-- ABOUT THIS EXERCISE --
Nothing but the images should be left out when the entries are restated word for word.

Stored entries
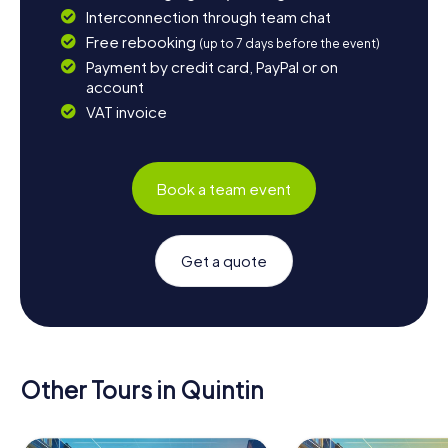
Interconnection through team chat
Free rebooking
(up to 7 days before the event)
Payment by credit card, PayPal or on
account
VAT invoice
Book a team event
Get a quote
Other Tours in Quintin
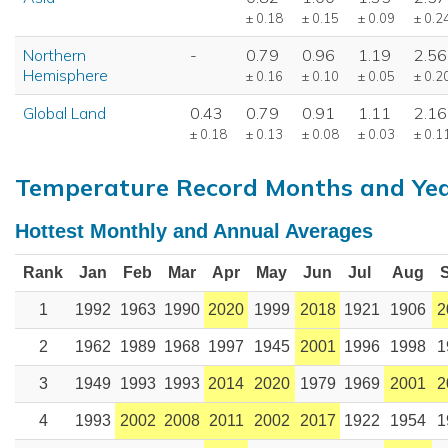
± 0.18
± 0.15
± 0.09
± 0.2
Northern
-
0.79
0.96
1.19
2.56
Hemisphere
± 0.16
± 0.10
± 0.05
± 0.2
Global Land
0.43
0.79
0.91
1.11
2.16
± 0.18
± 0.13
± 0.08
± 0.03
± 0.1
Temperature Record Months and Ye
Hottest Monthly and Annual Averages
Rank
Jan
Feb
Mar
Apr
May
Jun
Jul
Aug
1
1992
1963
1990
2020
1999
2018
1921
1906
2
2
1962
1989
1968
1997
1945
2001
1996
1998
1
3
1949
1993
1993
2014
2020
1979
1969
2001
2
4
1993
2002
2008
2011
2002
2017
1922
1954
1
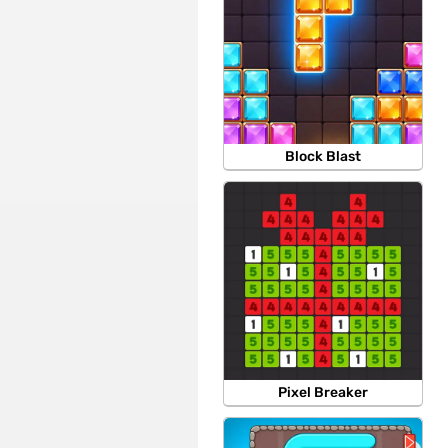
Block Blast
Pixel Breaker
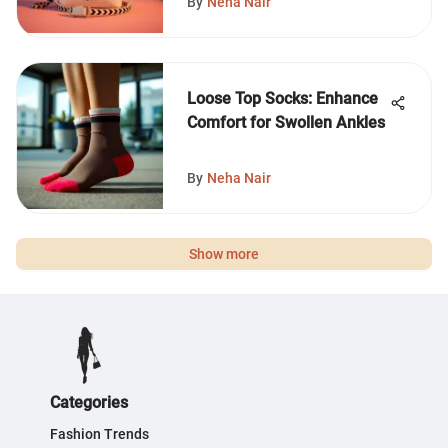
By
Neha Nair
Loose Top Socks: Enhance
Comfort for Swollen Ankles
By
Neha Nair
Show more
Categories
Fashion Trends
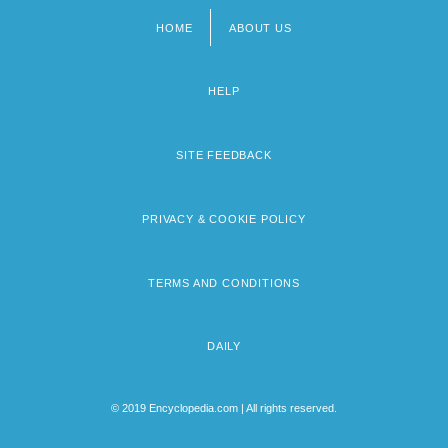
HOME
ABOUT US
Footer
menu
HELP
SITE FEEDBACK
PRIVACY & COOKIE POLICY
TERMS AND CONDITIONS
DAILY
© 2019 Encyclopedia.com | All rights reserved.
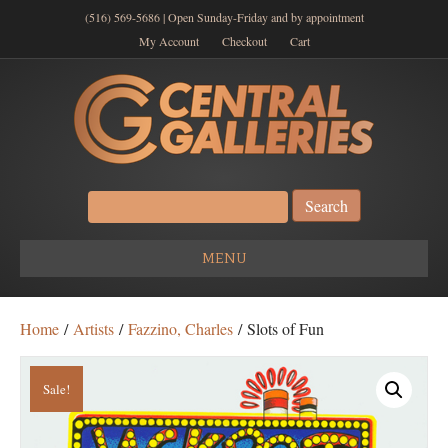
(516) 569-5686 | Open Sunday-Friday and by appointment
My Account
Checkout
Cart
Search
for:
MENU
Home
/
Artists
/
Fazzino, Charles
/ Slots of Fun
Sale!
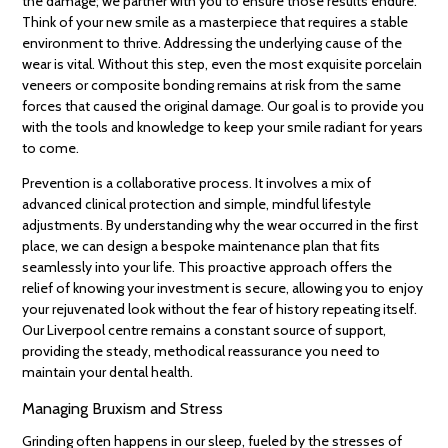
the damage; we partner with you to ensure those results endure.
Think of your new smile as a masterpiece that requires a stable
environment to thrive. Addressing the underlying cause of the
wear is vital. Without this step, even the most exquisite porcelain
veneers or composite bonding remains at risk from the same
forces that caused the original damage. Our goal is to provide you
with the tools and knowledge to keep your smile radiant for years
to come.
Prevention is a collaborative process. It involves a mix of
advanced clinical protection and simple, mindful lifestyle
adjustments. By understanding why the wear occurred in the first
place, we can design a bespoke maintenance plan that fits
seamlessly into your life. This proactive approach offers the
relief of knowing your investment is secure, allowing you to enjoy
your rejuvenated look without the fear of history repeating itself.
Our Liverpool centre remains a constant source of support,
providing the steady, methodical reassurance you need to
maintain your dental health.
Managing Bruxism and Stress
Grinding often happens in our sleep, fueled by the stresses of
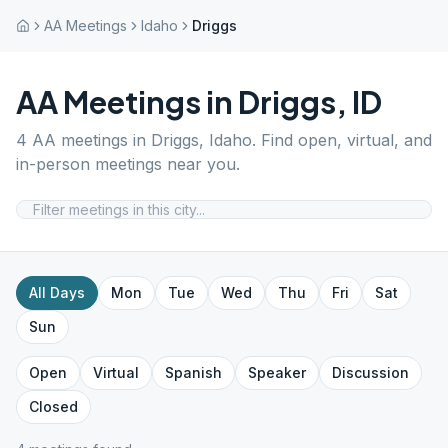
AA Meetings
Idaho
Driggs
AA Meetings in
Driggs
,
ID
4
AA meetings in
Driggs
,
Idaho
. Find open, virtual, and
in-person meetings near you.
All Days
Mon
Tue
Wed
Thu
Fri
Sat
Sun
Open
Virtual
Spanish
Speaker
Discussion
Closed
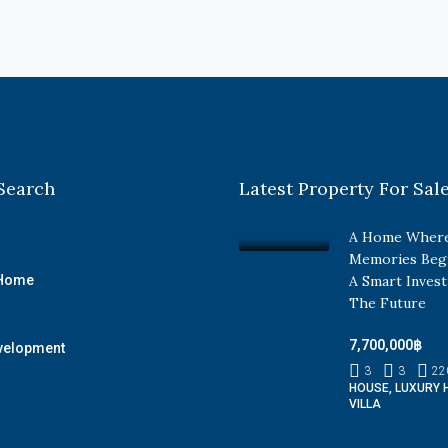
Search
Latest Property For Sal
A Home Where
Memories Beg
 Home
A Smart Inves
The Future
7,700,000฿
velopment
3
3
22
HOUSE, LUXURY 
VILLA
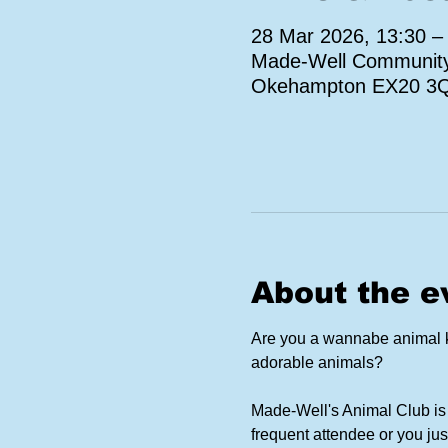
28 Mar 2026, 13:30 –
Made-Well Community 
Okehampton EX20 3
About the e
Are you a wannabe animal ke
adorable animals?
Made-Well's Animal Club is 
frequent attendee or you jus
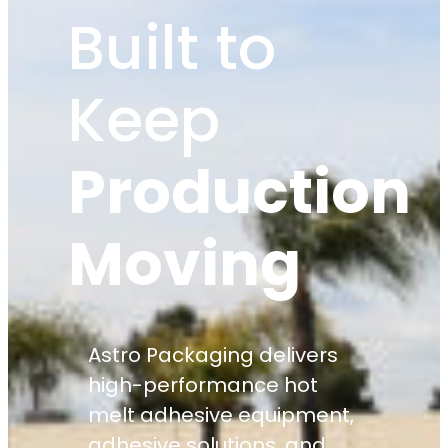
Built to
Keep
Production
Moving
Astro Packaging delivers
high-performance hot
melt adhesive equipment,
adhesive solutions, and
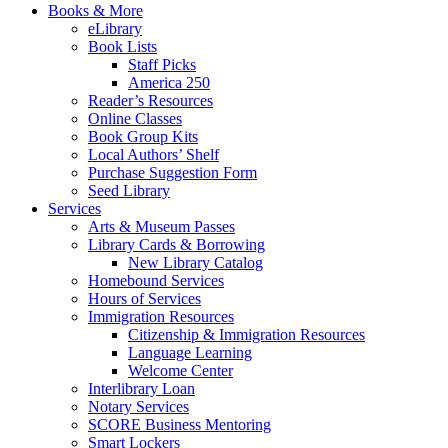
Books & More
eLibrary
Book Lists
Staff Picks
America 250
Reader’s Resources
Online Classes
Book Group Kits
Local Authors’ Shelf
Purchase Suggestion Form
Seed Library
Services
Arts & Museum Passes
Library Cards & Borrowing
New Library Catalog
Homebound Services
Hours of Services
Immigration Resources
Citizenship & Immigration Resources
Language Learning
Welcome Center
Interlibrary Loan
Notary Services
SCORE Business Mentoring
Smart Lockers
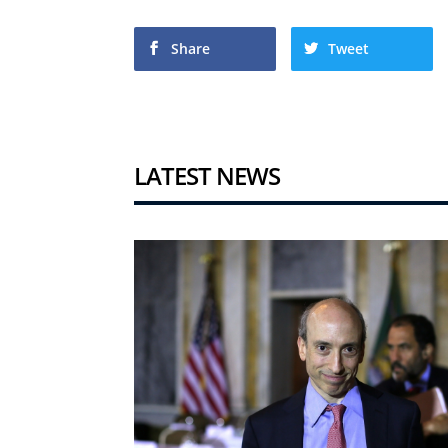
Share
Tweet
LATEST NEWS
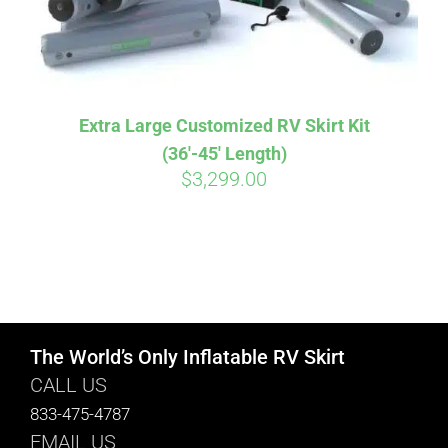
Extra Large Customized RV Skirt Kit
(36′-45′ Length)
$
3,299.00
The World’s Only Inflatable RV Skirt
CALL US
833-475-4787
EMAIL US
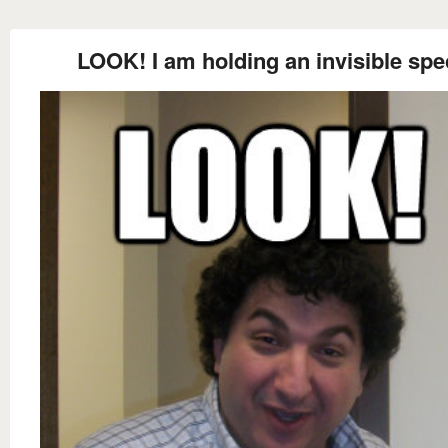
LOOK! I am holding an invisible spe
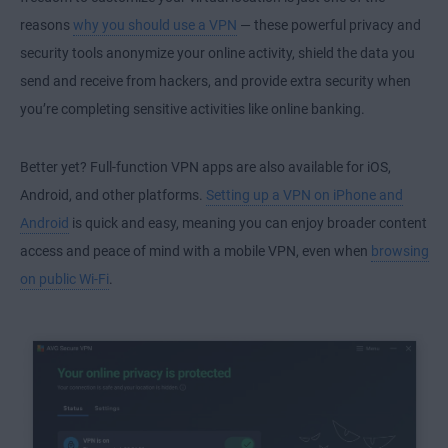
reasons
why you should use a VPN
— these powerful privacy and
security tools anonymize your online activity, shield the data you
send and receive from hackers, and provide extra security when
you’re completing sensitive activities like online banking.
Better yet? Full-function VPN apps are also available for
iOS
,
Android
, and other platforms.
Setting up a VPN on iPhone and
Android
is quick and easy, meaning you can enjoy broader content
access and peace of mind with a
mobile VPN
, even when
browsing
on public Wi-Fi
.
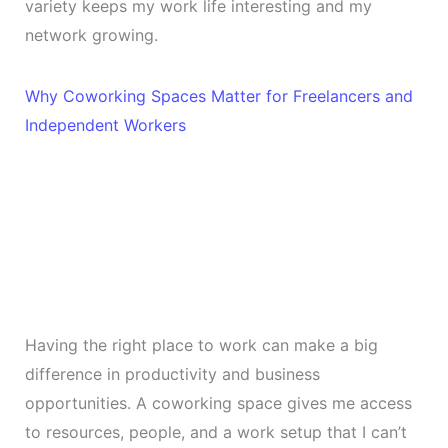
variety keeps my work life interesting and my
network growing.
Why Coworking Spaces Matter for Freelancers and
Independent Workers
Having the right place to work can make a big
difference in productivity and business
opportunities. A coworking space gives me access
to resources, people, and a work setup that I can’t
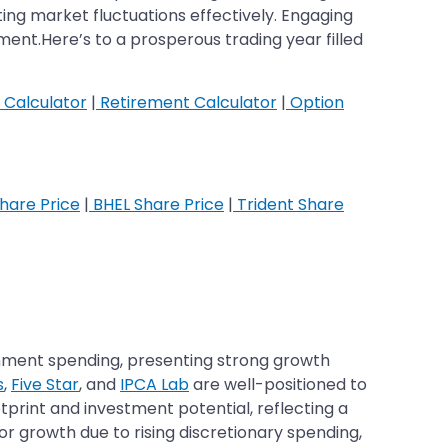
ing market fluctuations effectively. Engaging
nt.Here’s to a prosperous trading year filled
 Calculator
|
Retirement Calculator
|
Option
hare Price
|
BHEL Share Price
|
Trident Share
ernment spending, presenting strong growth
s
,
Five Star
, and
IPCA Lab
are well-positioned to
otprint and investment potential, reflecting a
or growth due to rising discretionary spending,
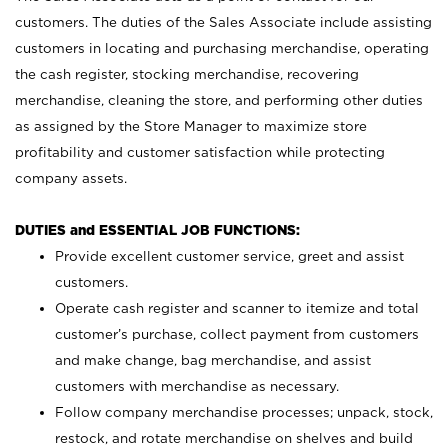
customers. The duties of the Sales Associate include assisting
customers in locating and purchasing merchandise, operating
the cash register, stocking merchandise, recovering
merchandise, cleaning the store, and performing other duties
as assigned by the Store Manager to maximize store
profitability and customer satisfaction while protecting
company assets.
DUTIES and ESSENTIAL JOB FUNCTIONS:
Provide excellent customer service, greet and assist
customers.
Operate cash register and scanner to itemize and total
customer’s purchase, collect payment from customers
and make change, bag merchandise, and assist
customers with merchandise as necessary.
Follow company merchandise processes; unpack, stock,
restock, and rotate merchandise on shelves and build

-- RESULT FOR THIS TASK --
Interconnection through team chat
Free rebooking
(up to 7 days before the event)
Payment by credit card, PayPal or on
account
VAT invoice
Book a team event
Get a quote
Other Tours in Quintin
± 0.18
± 0.15
± 0.09
± 0.2
Northern
-
0.79
0.96
1.19
2.56
Hemisphere
± 0.16
± 0.10
± 0.05
± 0.2
Global Land
0.43
0.79
0.91
1.11
2.16
± 0.18
± 0.13
± 0.08
± 0.03
± 0.1
Temperature Record Months and Ye
Hottest Monthly and Annual Averages
Rank
Jan
Feb
Mar
Apr
May
Jun
Jul
Aug
1
1992
1963
1990
2020
1999
2018
1921
1906
2
2
1962
1989
1968
1997
1945
2001
1996
1998
1
3
1949
1993
1993
2014
2020
1979
1969
2001
2
4
1993
2002
2008
2011
2002
2017
1922
1954
1
Block Blast
Pixel Breaker
By
Neha Nair
Loose Top Socks: Enhance
Comfort for Swollen Ankles
By
Neha Nair
Show more
Categories
Fashion Trends
HOME
ABOUT US
Footer
menu
HELP
SITE FEEDBACK
PRIVACY & COOKIE POLICY
TERMS AND CONDITIONS
DAILY
© 2019 Encyclopedia.com | All rights reserved.
(516) 569-5686 | Open Sunday-Friday and by appointment
My Account
Checkout
Cart
Search
for:
MENU
Home
/
Artists
/
Fazzino, Charles
/ Slots of Fun
Sale!
the damage; we partner with you to ensure those results endure.
Think of your new smile as a masterpiece that requires a stable
environment to thrive. Addressing the underlying cause of the
wear is vital. Without this step, even the most exquisite porcelain
veneers or composite bonding remains at risk from the same
forces that caused the original damage. Our goal is to provide you
with the tools and knowledge to keep your smile radiant for years
to come.
Prevention is a collaborative process. It involves a mix of
advanced clinical protection and simple, mindful lifestyle
adjustments. By understanding why the wear occurred in the first
place, we can design a bespoke maintenance plan that fits
seamlessly into your life. This proactive approach offers the
relief of knowing your investment is secure, allowing you to enjoy
your rejuvenated look without the fear of history repeating itself.
Our Liverpool centre remains a constant source of support,
providing the steady, methodical reassurance you need to
maintain your dental health.
Managing Bruxism and Stress
Grinding often happens in our sleep, fueled by the stresses of
AA Meetings
Idaho
Driggs
AA Meetings in
Driggs
,
ID
4
AA meetings in
Driggs
,
Idaho
. Find open, virtual, and
in-person meetings near you.
All Days
Mon
Tue
Wed
Thu
Fri
Sat
Sun
Open
Virtual
Spanish
Speaker
Discussion
Closed
Search
Latest Property For Sal
A Home Where
Memories Beg
 Home
A Smart Inves
The Future
7,700,000฿
velopment
3
3
22
HOUSE, LUXURY 
VILLA
28 Mar 2026, 13:30 –
Made-Well Community 
Okehampton EX20 3
About the e
Are you a wannabe animal ke
adorable animals?
Made-Well's Animal Club is 
frequent attendee or you jus
Built to
Keep
Production
Moving
Astro Packaging delivers
high-performance hot
melt adhesive equipment,
adhesive solutions, and
Books & More
eLibrary
Book Lists
Staff Picks
America 250
Reader’s Resources
Online Classes
Book Group Kits
Local Authors’ Shelf
Purchase Suggestion Form
Seed Library
Services
Arts & Museum Passes
Library Cards & Borrowing
New Library Catalog
Homebound Services
Hours of Services
Immigration Resources
Citizenship & Immigration Resources
Language Learning
Welcome Center
Interlibrary Loan
Notary Services
SCORE Business Mentoring
Smart Lockers
Share
Tweet
LATEST NEWS
Extra Large Customized RV Skirt Kit
(36′-45′ Length)
$
3,299.00
The World’s Only Inflatable RV Skirt
CALL US
833-475-4787
EMAIL US
LOOK! I am holding an invisible spe
reasons
why you should use a VPN
— these powerful privacy and
security tools anonymize your online activity, shield the data you
send and receive from hackers, and provide extra security when
you’re completing sensitive activities like online banking.
Better yet? Full-function VPN apps are also available for
iOS
,
Android
, and other platforms.
Setting up a VPN on iPhone and
Android
is quick and easy, meaning you can enjoy broader content
access and peace of mind with a
mobile VPN
, even when
browsing
on public Wi-Fi
.
variety keeps my work life interesting and my
network growing.
Why Coworking Spaces Matter for Freelancers and
Independent Workers
Having the right place to work can make a big
difference in productivity and business
opportunities. A coworking space gives me access
to resources, people, and a work setup that I can’t
ing market fluctuations effectively. Engaging
nt.Here’s to a prosperous trading year filled
 Calculator
|
Retirement Calculator
|
Option
hare Price
|
BHEL Share Price
|
Trident Share
ernment spending, presenting strong growth
s
,
Five Star
, and
IPCA Lab
are well-positioned to
otprint and investment potential, reflecting a
or growth due to rising discretionary spending,
customers. The duties of the Sales Associate include assisting
customers in locating and purchasing merchandise, operating
the cash register, stocking merchandise, recovering
merchandise, cleaning the store, and performing other duties
as assigned by the Store Manager to maximize store
profitability and customer satisfaction while protecting
company assets.
DUTIES and ESSENTIAL JOB FUNCTIONS:
Provide excellent customer service, greet and assist
customers.
Operate cash register and scanner to itemize and total
customer’s purchase, collect payment from customers
and make change, bag merchandise, and assist
customers with merchandise as necessary.
Follow company merchandise processes; unpack, stock,
restock, and rotate merchandise on shelves and build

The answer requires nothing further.